------ Material to process ------

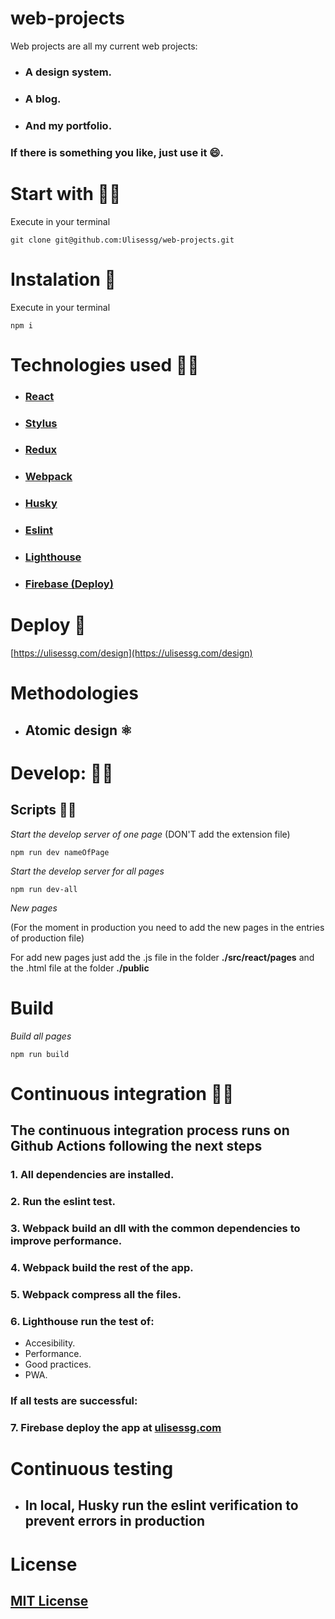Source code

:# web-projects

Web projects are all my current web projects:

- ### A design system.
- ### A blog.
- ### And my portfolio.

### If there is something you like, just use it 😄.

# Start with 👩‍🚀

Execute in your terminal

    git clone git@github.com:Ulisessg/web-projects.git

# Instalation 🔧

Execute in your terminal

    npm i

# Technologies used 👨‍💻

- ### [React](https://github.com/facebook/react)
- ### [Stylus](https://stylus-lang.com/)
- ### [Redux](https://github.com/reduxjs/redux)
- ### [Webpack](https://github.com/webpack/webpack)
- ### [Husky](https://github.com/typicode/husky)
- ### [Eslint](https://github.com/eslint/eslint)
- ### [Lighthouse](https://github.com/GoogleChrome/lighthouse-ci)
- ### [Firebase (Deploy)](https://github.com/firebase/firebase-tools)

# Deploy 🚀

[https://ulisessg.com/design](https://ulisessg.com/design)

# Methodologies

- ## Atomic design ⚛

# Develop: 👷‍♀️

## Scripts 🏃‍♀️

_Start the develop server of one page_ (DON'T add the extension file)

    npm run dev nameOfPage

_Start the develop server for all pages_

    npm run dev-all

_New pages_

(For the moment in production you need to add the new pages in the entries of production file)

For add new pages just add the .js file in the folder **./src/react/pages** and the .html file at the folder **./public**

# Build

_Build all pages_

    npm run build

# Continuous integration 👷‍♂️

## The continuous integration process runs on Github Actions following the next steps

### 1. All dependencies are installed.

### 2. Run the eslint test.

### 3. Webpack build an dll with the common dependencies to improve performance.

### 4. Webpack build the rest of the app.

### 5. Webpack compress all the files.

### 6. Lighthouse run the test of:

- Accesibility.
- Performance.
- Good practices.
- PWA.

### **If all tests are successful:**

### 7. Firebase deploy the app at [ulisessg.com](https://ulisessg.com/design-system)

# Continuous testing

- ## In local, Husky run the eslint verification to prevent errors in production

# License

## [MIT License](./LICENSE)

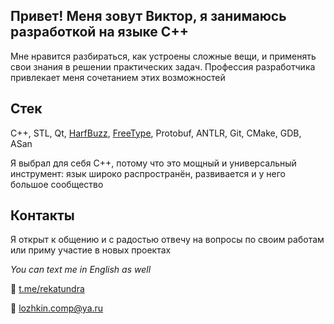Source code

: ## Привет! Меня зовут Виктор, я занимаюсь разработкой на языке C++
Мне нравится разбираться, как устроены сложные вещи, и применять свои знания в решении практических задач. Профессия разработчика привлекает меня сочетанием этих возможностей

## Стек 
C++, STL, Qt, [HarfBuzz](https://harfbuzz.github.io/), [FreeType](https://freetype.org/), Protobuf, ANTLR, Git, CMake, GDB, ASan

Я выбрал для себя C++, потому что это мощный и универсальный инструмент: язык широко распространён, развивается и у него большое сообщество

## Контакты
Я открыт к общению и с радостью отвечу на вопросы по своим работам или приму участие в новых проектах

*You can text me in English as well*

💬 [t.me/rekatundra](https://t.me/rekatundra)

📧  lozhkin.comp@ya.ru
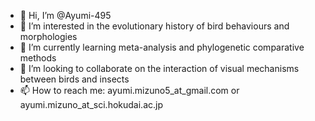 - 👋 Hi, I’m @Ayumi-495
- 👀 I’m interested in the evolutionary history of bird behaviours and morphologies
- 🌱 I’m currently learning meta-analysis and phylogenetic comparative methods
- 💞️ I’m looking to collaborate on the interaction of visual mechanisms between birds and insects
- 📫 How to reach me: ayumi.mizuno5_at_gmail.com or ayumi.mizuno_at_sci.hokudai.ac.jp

------

Only the lines from the first line of the entries through the line containing "(For the moment" should be output, exactly as they are, without pictures.

Source code

:# web-projects

Web projects are all my current web projects:

- ### A design system.
- ### A blog.
- ### And my portfolio.

### If there is something you like, just use it 😄.

# Start with 👩‍🚀

Execute in your terminal

    git clone git@github.com:Ulisessg/web-projects.git

# Instalation 🔧

Execute in your terminal

    npm i

# Technologies used 👨‍💻

- ### [React](https://github.com/facebook/react)
- ### [Stylus](https://stylus-lang.com/)
- ### [Redux](https://github.com/reduxjs/redux)
- ### [Webpack](https://github.com/webpack/webpack)
- ### [Husky](https://github.com/typicode/husky)
- ### [Eslint](https://github.com/eslint/eslint)
- ### [Lighthouse](https://github.com/GoogleChrome/lighthouse-ci)
- ### [Firebase (Deploy)](https://github.com/firebase/firebase-tools)

# Deploy 🚀

[https://ulisessg.com/design](https://ulisessg.com/design)

# Methodologies

- ## Atomic design ⚛

# Develop: 👷‍♀️

## Scripts 🏃‍♀️

_Start the develop server of one page_ (DON'T add the extension file)

    npm run dev nameOfPage

_Start the develop server for all pages_

    npm run dev-all

_New pages_

(For the moment in production you need to add the new pages in the entries of production file)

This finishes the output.